VAMC and vet center staff could enhance the effort through a convergence of their conceptualizations, engagement strategies, and approaches to care, he added.

 

 

He stressed that he is not suggesting a merger of the two, but rather that the VAMCs learn from what has made the vet centers so successful, so that clinical outcomes at the VAMCs can be optimized.

Start with the RCS’s highly individualized, culturally competent approach to veterans, he suggested, adding that practical steps toward this approach might include:

• Joint training of VAMC and RCS clinical and administrative staff, which could raise awareness of history, functions, and opportunities for collaboration.

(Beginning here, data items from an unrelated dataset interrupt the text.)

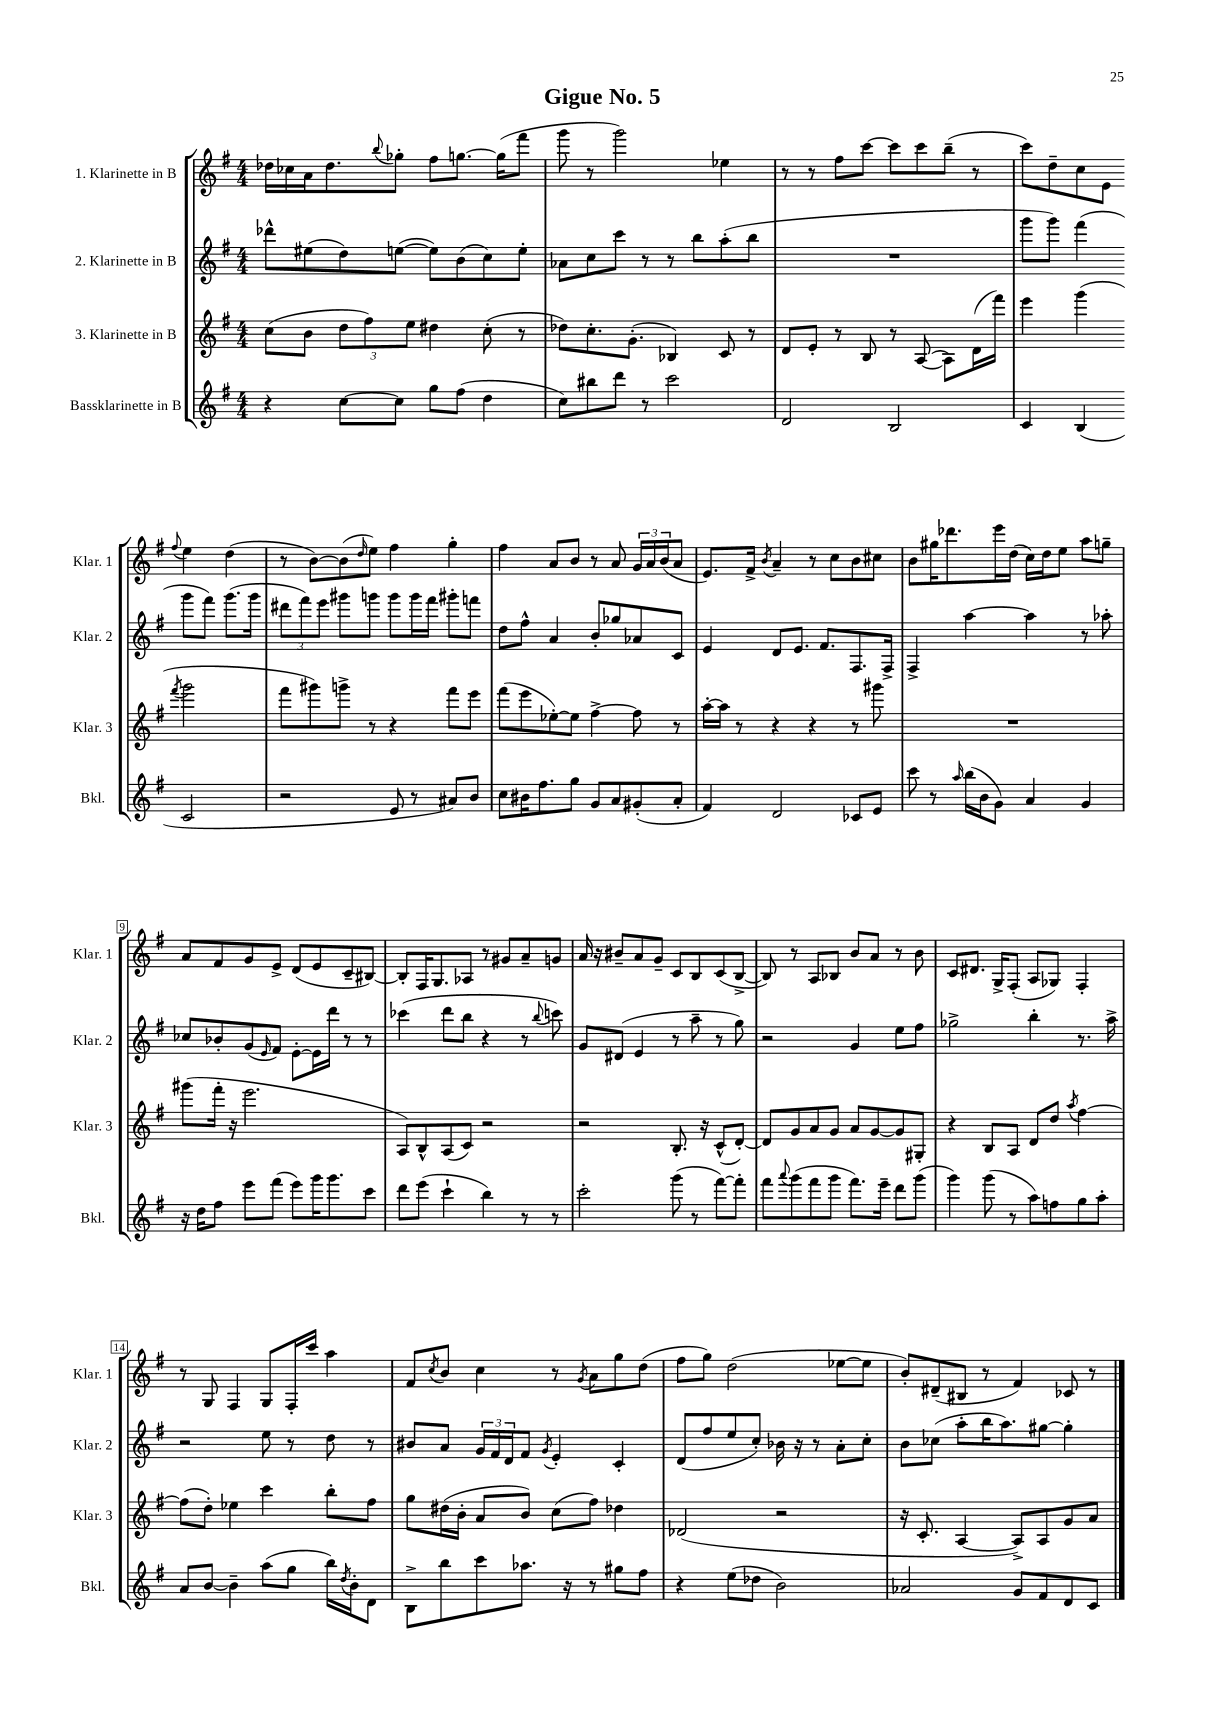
\header { title = "Gigue No. 5" }
<<
\new StaffGroup <<
\new Staff = "s0" \with { instrumentName = "1. Klarinette in B" shortInstrumentName = "Klar. 1" } {
    \clef treble \key g \major \numericTimeSignature \time 4/4
    des''16 ces''16 a'16 des''8. \appoggiatura { b''8 } ges''8-. fis''8 g''8.~ g''16( fis'''8 |
    g'''8 r8 g'''2) ees''4 |
    r8 r8 fis''8 c'''8~ c'''8 c'''8 b''8--( r8 |
    c'''8) d''8-- c''8 e'8 \appoggiatura { fis''8 } e''4 d''4( |
    r8 b'8~) b'8( \grace { d''16 } e''8) fis''4 g''4-. |
    fis''4 a'8 b'8 r8 a'8 \tuplet 3/2 { g'16 a'16 b'16( } a'8 |
    e'8.) fis'16-> \acciaccatura { b'8 } a'4-- r8 c''8 b'8 cis''8 |
    b'8 gis''16 des'''8. e'''16 d''16( c''16) d''16 e''8 a''8 g''8-- |
    a'8 fis'8 g'8 e'8-> d'8( e'8 c'8-- bis8~) |
    bis8-. fis16 g8. aes8 r8 gis'8 a'8-- g'8 |
    a'16 r16 bis'8-- a'8 g'8-- c'8 b8 c'8( b8~-> |
    b8) r8 a8 bes8 b'8 a'8 r8 b'8 |
    c'8 dis'8. g16-> fis8-.( a8 ges8) fis4-. |
    r8 g8 fis4 g8 fis16-. c'''16 a''4 |
    fis'8 \acciaccatura { c''8 } b'8 c''4 r8 \acciaccatura { g'8 } a'8 g''8 d''8( |
    fis''8 g''8) d''2( ees''8~ ees''8 |
    b'8-.) dis'8--( bis8 r8 fis'4) ces'8 r8 \bar "|." |
}
\new Staff = "s1" \with { instrumentName = "2. Klarinette in B" shortInstrumentName = "Klar. 2" } {
    \clef treble \key g \major \numericTimeSignature \time 4/4
    des'''8-^ eis''8( d''8) e''8~( e''8) b'8( c''8) e''8-. |
    aes'8 c''8 c'''8 r8 r8 b''8 a''8-.( b''8 |
    R1 |
    g'''8 g'''8) fis'''4( g'''8 fis'''8) g'''8.( g'''16 |
    \tuplet 3/2 { dis'''8 fis'''8) e'''8 } gis'''8 g'''8 g'''8 g'''16 fis'''16 gis'''8-. f'''8 |
    d''8 fis''8-^ a'4 b'8-. ges''8 aes'8 c'8 |
    e'4 d'8 e'8. fis'8. fis8. fis16-> |
    fis4-> a''4~ a''4 r8 aes''8-. |
    ces''8 bes'8-. g'8( \grace { e'16 } fis'8) e'8~-. e'16 d'''16 r8 r8 |
    ces'''4( d'''8 b''8 r4 r8 \appoggiatura { b''8 } c'''8) |
    g'8 dis'8( e'4 r8 a''8-- r8 g''8) |
    r2 g'4 e''8 fis''8 |
    ges''2-> b''4-. r8. a''16-> |
    r2 e''8 r8 d''8 r8 |
    bis'8 a'8 \tuplet 3/2 { g'16 fis'16 d'16 } fis'8 \acciaccatura { g'8 } e'4-. c'4-. |
    d'8( fis''8 e''8 c''8-.) bes'16 r16 r8 a'8-. c''8-. |
    b'8 ces''8( a''8-. b''16 a''8.) gis''8~ gis''4-. \bar "|." |
}
\new Staff = "s2" \with { instrumentName = "3. Klarinette in B" shortInstrumentName = "Klar. 3" } {
    \clef treble \key g \major \numericTimeSignature \time 4/4
    c''8( b'8 \tuplet 3/2 { d''8 fis''8) e''8 } dis''4 c''8-.( r8 |
    des''8) c''8.-. g'8.-.( bes4) c'8 r8 |
    d'8 e'8-. r8 b8 r8 a8~( a8) d'16( fis'''16) |
    e'''4 g'''4( \acciaccatura { fis'''8 } g'''2 |
    fis'''8 gis'''8) g'''8-> r8 r4 fis'''8 e'''8 |
    fis'''8( e'''8 ees''8~-.) ees''8 fis''4~-> fis''8 r8 |
    a''16~-. a''16 r8 r4 r4 r8 gis'''8 |
    R1 |
    gis'''8( fis'''16-. r16 e'''2. |
    a8) b8-^ a8( c'8) r2 |
    r2 b8.-. r16 c'8-^( d'8~-.) |
    d'8 g'8 a'8 g'8 a'8 g'8~ g'8 gis8-. |
    r4 b8 a8 d'8 d''8 \acciaccatura { a''8 } fis''4~ |
    fis''8( d''8-.) ees''4 c'''4 b''8-. fis''8 |
    g''8 dis''16( b'16-. a'8 b'8) c''8( fis''8) des''4 |
    des'2( r2 |
    r16 c'8.-. a4~ a8->) a8 g'8 a'8 \bar "|." |
}
\new Staff = "s3" \with { instrumentName = "Bassklarinette in B" shortInstrumentName = "Bkl." } {
    \clef treble \key g \major \numericTimeSignature \time 4/4
    r4 c''8~ c''8 g''8 fis''8( d''4 |
    c''8) bis''8 d'''8 r8 c'''2 |
    d'2 b2 |
    c'4 b4( c'2 |
    r2 e'8 r8 ais'8) b'8 |
    c''8 bis'16 fis''8. g''8 g'8 a'8 gis'8-.( a'8-. |
    fis'4) d'2 ces'8 e'8 |
    c'''8 r8 \grace { a''16 } b''16( b'16 g'8) a'4 g'4 |
    r16 d''16 fis''8 e'''8 fis'''8( e'''8) g'''16 g'''8. c'''8 |
    d'''8 e'''8( c'''4-! b''4) r8 r8 |
    c'''2-. g'''8( r8 fis'''8~) fis'''8-. |
    fis'''8 \appoggiatura { a'''8 } g'''8( fis'''8 g'''8 fis'''8.) e'''16-- d'''8 g'''8( |
    g'''4) g'''8( r8 a''8) f''8 g''8 a''8-. |
    a'8 b'8~ b'4-- a''8( g''8 b''16) \acciaccatura { d''8 } b'16-. d'8 |
    b8-> b''8 c'''8 aes''8. r16 r8 gis''8 fis''8 |
    r4 e''8( des''8 b'2) |
    aes'2 g'8 fis'8 d'8 c'8 \bar "|." |
}
>>
>>
\layout { \context { \Score \override BarNumber.stencil = #(make-stencil-boxer 0.1 0.3 ly:text-interface::print) } }
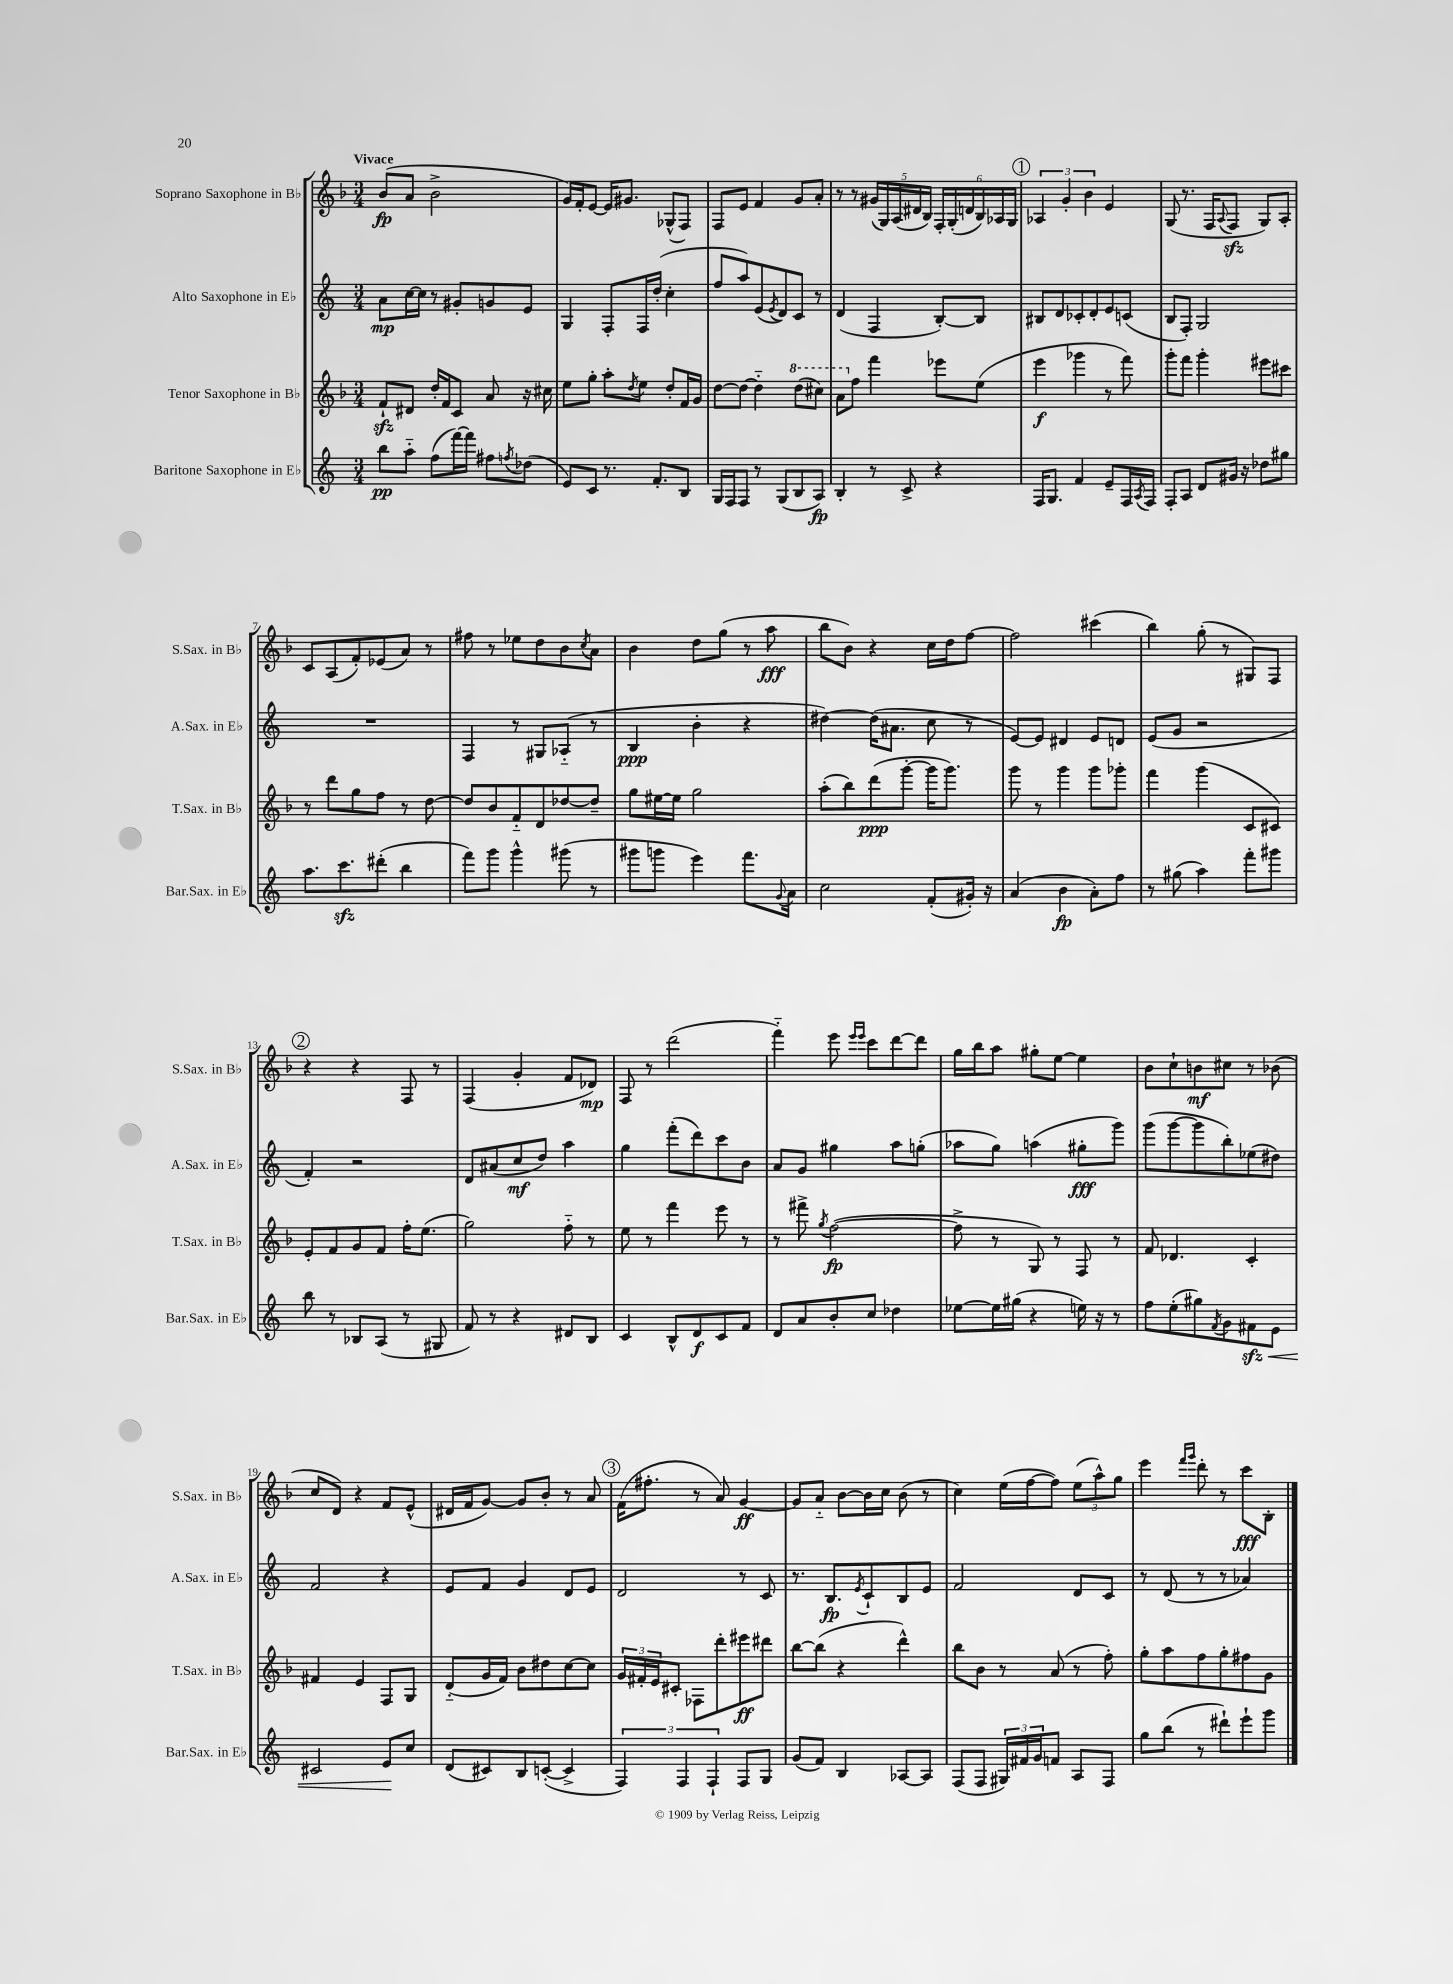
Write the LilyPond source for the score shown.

<<
\new StaffGroup <<
\new Staff = "s0" \with { instrumentName = "Soprano Saxophone in Bb" shortInstrumentName = "S.Sax. in Bb" } {
    \clef treble \key f \major \numericTimeSignature \time 3/4 \tempo "Vivace"
    bes'8\fp( a'8 bes'2-> |
    g'16) f'16-. e'8~ e'16 gis'8. ges8-^( f8) |
    f8 e'8 f'4 g'8 a'8-. |
    r8 r8 \tuplet 5/4 { gis'16( g16) a16( dis'16 bes16) } \tuplet 6/4 { f16-. g16-.( d'16 bes16) aes16 g16 } |
    \mark \markup { \circle "1" } \tuplet 3/2 { aes4 g'4-. bes'4 } e'4 |
    g8( r8. f16 \appoggiatura { a8 } f8\sfz g8) a8-. |
    c'8 a8( f'8-.) ees'8( a'8) r8 |
    fis''8 r8 ees''8 d''8 bes'8 \acciaccatura { c''8 } a'8 |
    bes'4 d''8 g''8( r8 a''8\fff |
    bes''8 bes'8) r4 c''16 d''16 f''8~ |
    f''2 cis'''4( |
    bes''4) g''8-.( r8 gis8) f8 |
    \mark \markup { \circle "2" } r4 r4 f8 r8 |
    f4( g'4-. f'8 des'8\mp) |
    f8 r8 d'''2( |
    f'''4-_) e'''8 \grace { e'''16 e'''16 } c'''8 d'''8~ d'''8 |
    g''16 bes''16 a''8 gis''8-. e''8~ e''4 |
    bes'8 c''8-! b'8\mf cis''8 r8 bes'8( |
    c''8 d'8) r4 f'8 e'8-^( |
    dis'16 f'16 g'8~) g'8 bes'8-. r8 a'8 |
    \mark \markup { \circle "3" } f'16( fis''8.-. r8 a'8) g'4~\ff |
    g'8 a'8-_ bes'8~ bes'16 c''16 bes'8( r8 |
    c''4) e''16( f''16~ f''8) \tuplet 3/2 { e''8( a''8-^) g''8 } |
    e'''4 \grace { f'''16 g'''16 } d'''8-. r8 c'''8\fff bes8-. \bar "|." |
}
\new Staff = "s1" \with { instrumentName = "Alto Saxophone in Eb" shortInstrumentName = "A.Sax. in Eb" } {
    \clef treble \key c \major \numericTimeSignature \time 3/4
    a'8\mp c''16~ c''16 r8 gis'8-. g'8 e'8 |
    g4 f8-. f16 d''16-.( c''4-. |
    f''8 a''8) e'8( \acciaccatura { e'8 } d'8) c'8 r8 |
    d'4( f4 b8~-.) b8 |
    \mark \markup { \circle "1" } bis8 d'8 ces'8-. d'8-. e'8 c'8( |
    b8 f8-.) g2 |
    R2. |
    f4 r8 gis8 aes8-_( r8 |
    b4\ppp b'4-. r4 |
    dis''4~) dis''16( ais'8. c''8 r8 |
    e'8~) e'8 dis'4 e'8 d'8 |
    e'8( g'8 r2 |
    \mark \markup { \circle "2" } f'4-.) r2 |
    d'8 ais'8( c''8\mf d''8) a''4 |
    g''4 f'''8-.( d'''8) c'''8 b'8 |
    a'8 g'8 gis''4 a''8 g''8-.( |
    aes''8 g''8) a''4( gis''8-.\fff g'''8) |
    g'''8( g'''8~ g'''8 b''8-.) ees''8( dis''8) |
    f'2 r4 |
    e'8 f'8 g'4 d'8 e'8 |
    \mark \markup { \circle "3" } d'2 r8 c'8 |
    r8. b8.\fp \acciaccatura { e'8 } c'8-! b8 e'8 |
    f'2 d'8 c'8 |
    r8 d'8( r8 r8 aes'4) \bar "|." |
}
\new Staff = "s2" \with { instrumentName = "Tenor Saxophone in Bb" shortInstrumentName = "T.Sax. in Bb" } {
    \clef treble \key f \major \numericTimeSignature \time 3/4
    f'8-!\sfz dis'8 d''16-. f'16 c'8 a'8 r16 cis''16 |
    e''8 g''8-. a''8-. \acciaccatura { d''8 } e''8 d''8-. f'16 g'16 |
    d''8~ d''8~ d''4-_ \ottava #1 d'''8( cis'''8) |
    a''8 \ottava #0 f''8 f'''4 ees'''8 e''8( |
    \mark \markup { \circle "1" } e'''4\f ges'''4 r8 f'''8) |
    g'''8-. f'''8 g'''4-. eis'''8 cis'''8 |
    r8 d'''8 g''8 f''8 r8 d''8~ |
    d''8 bes'8 f'8-_ d'8 des''8~ des''8-- |
    g''8 eis''16~ eis''16 g''2 |
    a''8-.( bes''8) d'''8\ppp( g'''8~-. g'''16 g'''8.) |
    g'''8 r8 g'''4 g'''8 ges'''8-. |
    f'''4 g'''4( c'8 cis'8) |
    \mark \markup { \circle "2" } e'8-. f'8 g'8 f'8 f''16-. e''8.( |
    g''2) f''8-_ r8 |
    e''8 r8 f'''4 e'''8 r8 |
    r8 fis'''8-> \acciaccatura { g''8 } f''2~\fp( |
    f''8-> r8 g8) r8 f8 r8 |
    f'8 des'4. c'4-. |
    fis'4 e'4 f8 g8 |
    d'8-_( g'16 f'16) bes'8 dis''8 c''8~ c''8 |
    \mark \markup { \circle "3" } \tuplet 3/2 { g'16 fis'16-. e'16 } cis'8-. fes8 d'''8-. eis'''8\ff dis'''8 |
    bes''8~ bes''8( r4 d'''4-^) |
    bes''8 bes'8 r8 a'8( r8 f''8-.) |
    g''8-. a''8 f''8 g''8-. fis''8 g'8 \bar "|." |
}
\new Staff = "s3" \with { instrumentName = "Baritone Saxophone in Eb" shortInstrumentName = "Bar.Sax. in Eb" } {
    \clef treble \key c \major \numericTimeSignature \time 3/4
    b''8\pp a''8-_ f''8( f'''16~) f'''16 fis''8 \acciaccatura { f''8 } des''8( |
    e'8) c'8 r8. f'8.-. b8 |
    g16 f16 f8 r8 g8( b8 a8\fp) |
    b4-. r8 c'8-> r4 |
    \mark \markup { \circle "1" } f16 g8. f'4 e'8-- f16 \acciaccatura { a8 } f16 |
    f8-. a8 d'8 gis'16 r16 des''8 gis''8 |
    a''8. c'''8.\sfz dis'''8-.( b''4 |
    f'''8) g'''8 g'''4-^ gis'''8( r8 |
    gis'''8 g'''8 e'''4) f'''8. \appoggiatura { g'8 } a'16 |
    c''2 f'8-.( gis'16-.) r16 |
    a'4( b'4\fp a'8-.) f''8 |
    r8 gis''8( a''4) f'''8-. gis'''8 |
    \mark \markup { \circle "2" } b''8 r8 bes8 a8( r8 gis8 |
    f'8) r8 r4 dis'8 b8 |
    c'4 b8-^ d'8\f c'8 f'8 |
    d'8 a'8 b'8-. c''8 des''4 |
    ees''8~ ees''16 gis''16( r4 e''16) r16 r8 |
    f''8 e''8-.( gis''8) \acciaccatura { f'8 } g'8 fis'8\sfz\< e'8 |
    cis'2 e'8\! c''8 |
    d'8( cis'8) b8 c'8~-.( c'4-> |
    \mark \markup { \circle "3" } \tuplet 3/2 { f4) f4 f4-! } f8 g8 |
    g'8( f'8) b4 aes8~ aes8 |
    f8( f8 \tuplet 3/2 { gis16) fis'16 g'16 } f'8 a8 f8 |
    g''8 b''8( r8 dis'''8-!) e'''8-! g'''8 \bar "|." |
}
>>
>>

• Creation of new venues for formal and informal discussion between RCS and VAMC teams about shared cases while preserving separate record systems.

• Development of formal sharing agreements between VAMCs and vet centers to ensure that veterans have needed access to the unique benefits of each program, with coordination between programs.

“These recommendations restore balance and shared strategic direction of the VAMC and vet center programs,” he said, noting that they also would “bring us full circle to Salmon’s vision of mental hygiene in which veterans, families, communities, health professionals, health systems, policy makers, and government at all levels partner to recognize and address mental health problems, deployment-related and otherwise, and – whenever possible – prevent them. Such an integration would truly promote veteran-centered care,” he concluded.

Dr. Kudler reported having no disclosures.